REQUIREMENTS — Reproduce verbatim the stretch of lines in the items below, from the line containing "collectors: Todaro" through the line containing "state / province: Moyen-Ogooué".
-- START OF RECORDS SUPPLIED --
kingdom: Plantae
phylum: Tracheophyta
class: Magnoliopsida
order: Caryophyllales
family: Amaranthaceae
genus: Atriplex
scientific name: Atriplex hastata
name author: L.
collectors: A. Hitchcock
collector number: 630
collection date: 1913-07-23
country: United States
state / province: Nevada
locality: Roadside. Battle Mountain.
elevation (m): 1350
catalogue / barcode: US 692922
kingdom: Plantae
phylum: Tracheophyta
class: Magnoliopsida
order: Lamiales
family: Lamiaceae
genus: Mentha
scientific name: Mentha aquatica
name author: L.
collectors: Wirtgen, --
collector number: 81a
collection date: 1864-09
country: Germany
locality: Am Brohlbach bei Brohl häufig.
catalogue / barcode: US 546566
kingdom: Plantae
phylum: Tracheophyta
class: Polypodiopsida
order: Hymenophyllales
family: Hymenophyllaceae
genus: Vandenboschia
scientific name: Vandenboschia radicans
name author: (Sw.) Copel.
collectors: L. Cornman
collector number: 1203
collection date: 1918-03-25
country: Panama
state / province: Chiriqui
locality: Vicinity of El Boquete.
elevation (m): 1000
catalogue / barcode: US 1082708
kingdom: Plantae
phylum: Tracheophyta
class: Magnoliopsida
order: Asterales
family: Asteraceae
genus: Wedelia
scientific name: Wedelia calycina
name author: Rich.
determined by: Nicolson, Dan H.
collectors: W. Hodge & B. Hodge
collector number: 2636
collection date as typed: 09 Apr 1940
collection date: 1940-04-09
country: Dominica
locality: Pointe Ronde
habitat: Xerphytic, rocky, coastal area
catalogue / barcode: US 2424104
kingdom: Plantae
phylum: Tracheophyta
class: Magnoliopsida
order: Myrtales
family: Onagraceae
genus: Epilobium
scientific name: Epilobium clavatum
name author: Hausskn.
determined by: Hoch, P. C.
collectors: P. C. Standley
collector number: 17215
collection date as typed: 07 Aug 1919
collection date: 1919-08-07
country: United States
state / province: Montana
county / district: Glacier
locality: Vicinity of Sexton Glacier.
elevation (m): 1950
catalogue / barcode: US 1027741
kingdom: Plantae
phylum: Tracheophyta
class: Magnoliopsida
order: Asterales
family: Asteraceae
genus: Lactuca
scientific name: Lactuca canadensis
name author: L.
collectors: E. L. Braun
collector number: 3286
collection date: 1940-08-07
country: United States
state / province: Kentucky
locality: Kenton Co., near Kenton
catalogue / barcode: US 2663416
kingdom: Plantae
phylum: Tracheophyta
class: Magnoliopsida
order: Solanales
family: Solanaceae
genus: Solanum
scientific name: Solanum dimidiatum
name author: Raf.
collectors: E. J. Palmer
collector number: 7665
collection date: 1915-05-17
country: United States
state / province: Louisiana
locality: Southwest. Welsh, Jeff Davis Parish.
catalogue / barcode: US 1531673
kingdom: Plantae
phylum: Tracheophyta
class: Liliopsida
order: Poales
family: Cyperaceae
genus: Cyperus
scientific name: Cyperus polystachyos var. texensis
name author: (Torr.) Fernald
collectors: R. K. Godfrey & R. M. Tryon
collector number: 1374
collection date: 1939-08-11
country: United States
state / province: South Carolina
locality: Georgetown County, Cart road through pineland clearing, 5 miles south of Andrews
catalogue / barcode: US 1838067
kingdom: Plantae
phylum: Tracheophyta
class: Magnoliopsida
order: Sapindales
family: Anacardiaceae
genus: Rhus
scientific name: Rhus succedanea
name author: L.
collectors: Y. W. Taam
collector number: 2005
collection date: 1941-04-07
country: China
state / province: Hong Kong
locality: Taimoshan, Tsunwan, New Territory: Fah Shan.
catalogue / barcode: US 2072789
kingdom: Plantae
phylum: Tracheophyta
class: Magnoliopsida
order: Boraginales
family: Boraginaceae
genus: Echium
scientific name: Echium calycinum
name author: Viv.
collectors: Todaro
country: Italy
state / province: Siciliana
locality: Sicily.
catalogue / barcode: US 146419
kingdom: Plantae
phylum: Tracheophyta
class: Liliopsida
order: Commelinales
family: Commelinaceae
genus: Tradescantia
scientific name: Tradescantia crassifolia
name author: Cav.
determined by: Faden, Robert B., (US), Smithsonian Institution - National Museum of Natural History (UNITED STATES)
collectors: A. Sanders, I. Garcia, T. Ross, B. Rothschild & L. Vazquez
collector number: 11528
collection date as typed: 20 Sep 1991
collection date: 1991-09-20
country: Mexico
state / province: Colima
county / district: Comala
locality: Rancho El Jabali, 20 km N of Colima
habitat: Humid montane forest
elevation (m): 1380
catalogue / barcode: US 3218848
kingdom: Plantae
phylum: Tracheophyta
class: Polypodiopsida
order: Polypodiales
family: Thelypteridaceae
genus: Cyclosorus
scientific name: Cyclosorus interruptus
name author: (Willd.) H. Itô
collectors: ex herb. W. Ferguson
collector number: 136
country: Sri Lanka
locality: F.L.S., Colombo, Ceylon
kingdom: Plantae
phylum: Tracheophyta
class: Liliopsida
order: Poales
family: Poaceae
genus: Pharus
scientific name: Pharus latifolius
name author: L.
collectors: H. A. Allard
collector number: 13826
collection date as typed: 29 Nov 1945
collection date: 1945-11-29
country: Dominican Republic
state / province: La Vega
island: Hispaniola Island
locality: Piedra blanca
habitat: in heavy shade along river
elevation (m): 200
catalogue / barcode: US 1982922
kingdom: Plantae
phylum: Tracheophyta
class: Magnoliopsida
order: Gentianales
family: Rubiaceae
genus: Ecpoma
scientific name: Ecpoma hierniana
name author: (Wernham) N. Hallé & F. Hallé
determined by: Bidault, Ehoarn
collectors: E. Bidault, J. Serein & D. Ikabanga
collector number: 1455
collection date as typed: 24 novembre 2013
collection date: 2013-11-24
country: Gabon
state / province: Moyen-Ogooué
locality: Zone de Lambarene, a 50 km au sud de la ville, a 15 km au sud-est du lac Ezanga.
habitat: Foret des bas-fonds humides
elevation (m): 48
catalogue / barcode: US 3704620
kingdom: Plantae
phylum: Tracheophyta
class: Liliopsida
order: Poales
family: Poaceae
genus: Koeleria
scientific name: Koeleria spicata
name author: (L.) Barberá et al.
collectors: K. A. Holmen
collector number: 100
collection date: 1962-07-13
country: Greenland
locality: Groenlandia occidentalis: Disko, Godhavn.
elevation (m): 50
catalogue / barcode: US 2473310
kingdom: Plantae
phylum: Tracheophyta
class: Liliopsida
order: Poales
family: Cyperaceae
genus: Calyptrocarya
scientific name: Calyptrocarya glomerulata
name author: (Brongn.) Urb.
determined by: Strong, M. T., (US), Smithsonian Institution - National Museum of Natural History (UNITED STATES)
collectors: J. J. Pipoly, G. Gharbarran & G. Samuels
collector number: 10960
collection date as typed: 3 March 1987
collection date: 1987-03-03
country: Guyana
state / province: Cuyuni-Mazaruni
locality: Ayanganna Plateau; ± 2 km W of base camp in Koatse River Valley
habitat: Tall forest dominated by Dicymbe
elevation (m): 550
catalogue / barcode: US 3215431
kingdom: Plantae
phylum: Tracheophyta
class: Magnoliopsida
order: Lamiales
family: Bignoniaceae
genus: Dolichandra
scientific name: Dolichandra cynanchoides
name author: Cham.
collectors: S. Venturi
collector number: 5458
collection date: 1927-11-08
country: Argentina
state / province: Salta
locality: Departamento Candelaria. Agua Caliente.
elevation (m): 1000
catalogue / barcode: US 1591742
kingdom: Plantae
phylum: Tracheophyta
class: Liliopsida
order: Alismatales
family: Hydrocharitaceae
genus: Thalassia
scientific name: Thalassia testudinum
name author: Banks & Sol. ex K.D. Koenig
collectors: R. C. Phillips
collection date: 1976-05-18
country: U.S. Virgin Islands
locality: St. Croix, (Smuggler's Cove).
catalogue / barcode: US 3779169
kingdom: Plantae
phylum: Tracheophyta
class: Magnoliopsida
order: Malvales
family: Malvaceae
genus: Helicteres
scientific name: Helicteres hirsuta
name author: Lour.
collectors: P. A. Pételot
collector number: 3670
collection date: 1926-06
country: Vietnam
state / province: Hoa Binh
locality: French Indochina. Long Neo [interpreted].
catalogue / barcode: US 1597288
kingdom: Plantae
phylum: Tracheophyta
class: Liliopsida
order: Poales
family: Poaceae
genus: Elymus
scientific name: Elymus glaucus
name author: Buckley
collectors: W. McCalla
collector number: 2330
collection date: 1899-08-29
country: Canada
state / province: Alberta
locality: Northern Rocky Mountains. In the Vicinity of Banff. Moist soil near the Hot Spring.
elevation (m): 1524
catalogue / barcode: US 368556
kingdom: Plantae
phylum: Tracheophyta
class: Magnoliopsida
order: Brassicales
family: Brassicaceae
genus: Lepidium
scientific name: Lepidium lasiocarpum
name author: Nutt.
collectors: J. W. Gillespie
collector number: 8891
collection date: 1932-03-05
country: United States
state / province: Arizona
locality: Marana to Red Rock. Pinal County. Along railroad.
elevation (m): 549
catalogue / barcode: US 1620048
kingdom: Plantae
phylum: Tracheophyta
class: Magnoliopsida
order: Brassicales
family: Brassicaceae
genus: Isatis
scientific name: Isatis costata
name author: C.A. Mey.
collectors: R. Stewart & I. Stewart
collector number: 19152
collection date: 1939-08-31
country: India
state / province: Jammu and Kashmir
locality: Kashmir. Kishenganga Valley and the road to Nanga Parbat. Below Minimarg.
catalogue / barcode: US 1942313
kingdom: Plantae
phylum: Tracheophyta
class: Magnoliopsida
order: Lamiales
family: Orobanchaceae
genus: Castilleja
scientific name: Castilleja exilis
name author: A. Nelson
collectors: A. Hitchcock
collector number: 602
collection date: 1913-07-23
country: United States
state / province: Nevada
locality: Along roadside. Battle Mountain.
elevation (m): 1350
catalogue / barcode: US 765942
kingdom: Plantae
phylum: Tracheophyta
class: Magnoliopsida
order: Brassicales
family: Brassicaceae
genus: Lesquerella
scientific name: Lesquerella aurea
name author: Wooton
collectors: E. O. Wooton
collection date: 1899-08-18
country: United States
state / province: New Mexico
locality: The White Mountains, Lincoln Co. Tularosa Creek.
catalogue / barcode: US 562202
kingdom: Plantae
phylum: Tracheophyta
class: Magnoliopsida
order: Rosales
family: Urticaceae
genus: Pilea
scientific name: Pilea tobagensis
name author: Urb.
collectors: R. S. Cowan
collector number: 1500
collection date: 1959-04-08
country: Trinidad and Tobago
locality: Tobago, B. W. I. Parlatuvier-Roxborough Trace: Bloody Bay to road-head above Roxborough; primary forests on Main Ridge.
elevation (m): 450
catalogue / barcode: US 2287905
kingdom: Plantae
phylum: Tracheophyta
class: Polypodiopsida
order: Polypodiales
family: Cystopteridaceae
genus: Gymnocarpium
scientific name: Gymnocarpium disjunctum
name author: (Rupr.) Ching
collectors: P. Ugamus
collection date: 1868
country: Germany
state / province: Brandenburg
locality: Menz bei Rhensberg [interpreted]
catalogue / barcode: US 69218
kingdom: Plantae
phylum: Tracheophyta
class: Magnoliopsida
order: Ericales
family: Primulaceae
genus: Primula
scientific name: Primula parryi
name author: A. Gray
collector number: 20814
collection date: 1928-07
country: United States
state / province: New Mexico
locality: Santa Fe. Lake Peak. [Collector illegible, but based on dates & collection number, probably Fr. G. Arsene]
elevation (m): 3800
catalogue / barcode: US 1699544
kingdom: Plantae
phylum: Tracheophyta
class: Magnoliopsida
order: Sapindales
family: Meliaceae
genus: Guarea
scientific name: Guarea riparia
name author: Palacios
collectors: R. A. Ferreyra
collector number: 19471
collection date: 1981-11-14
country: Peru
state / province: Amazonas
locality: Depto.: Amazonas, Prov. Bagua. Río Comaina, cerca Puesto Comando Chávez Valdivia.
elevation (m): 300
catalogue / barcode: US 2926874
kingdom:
-- END OF RECORDS SUPPLIED --
THE SOLUTION —
collectors: Todaro
country: Italy
state / province: Siciliana
locality: Sicily.
catalogue / barcode: US 146419
kingdom: Plantae
phylum: Tracheophyta
class: Liliopsida
order: Commelinales
family: Commelinaceae
genus: Tradescantia
scientific name: Tradescantia crassifolia
name author: Cav.
determined by: Faden, Robert B., (US), Smithsonian Institution - National Museum of Natural History (UNITED STATES)
collectors: A. Sanders, I. Garcia, T. Ross, B. Rothschild & L. Vazquez
collector number: 11528
collection date as typed: 20 Sep 1991
collection date: 1991-09-20
country: Mexico
state / province: Colima
county / district: Comala
locality: Rancho El Jabali, 20 km N of Colima
habitat: Humid montane forest
elevation (m): 1380
catalogue / barcode: US 3218848
kingdom: Plantae
phylum: Tracheophyta
class: Polypodiopsida
order: Polypodiales
family: Thelypteridaceae
genus: Cyclosorus
scientific name: Cyclosorus interruptus
name author: (Willd.) H. Itô
collectors: ex herb. W. Ferguson
collector number: 136
country: Sri Lanka
locality: F.L.S., Colombo, Ceylon
kingdom: Plantae
phylum: Tracheophyta
class: Liliopsida
order: Poales
family: Poaceae
genus: Pharus
scientific name: Pharus latifolius
name author: L.
collectors: H. A. Allard
collector number: 13826
collection date as typed: 29 Nov 1945
collection date: 1945-11-29
country: Dominican Republic
state / province: La Vega
island: Hispaniola Island
locality: Piedra blanca
habitat: in heavy shade along river
elevation (m): 200
catalogue / barcode: US 1982922
kingdom: Plantae
phylum: Tracheophyta
class: Magnoliopsida
order: Gentianales
family: Rubiaceae
genus: Ecpoma
scientific name: Ecpoma hierniana
name author: (Wernham) N. Hallé & F. Hallé
determined by: Bidault, Ehoarn
collectors: E. Bidault, J. Serein & D. Ikabanga
collector number: 1455
collection date as typed: 24 novembre 2013
collection date: 2013-11-24
country: Gabon
state / province: Moyen-Ogooué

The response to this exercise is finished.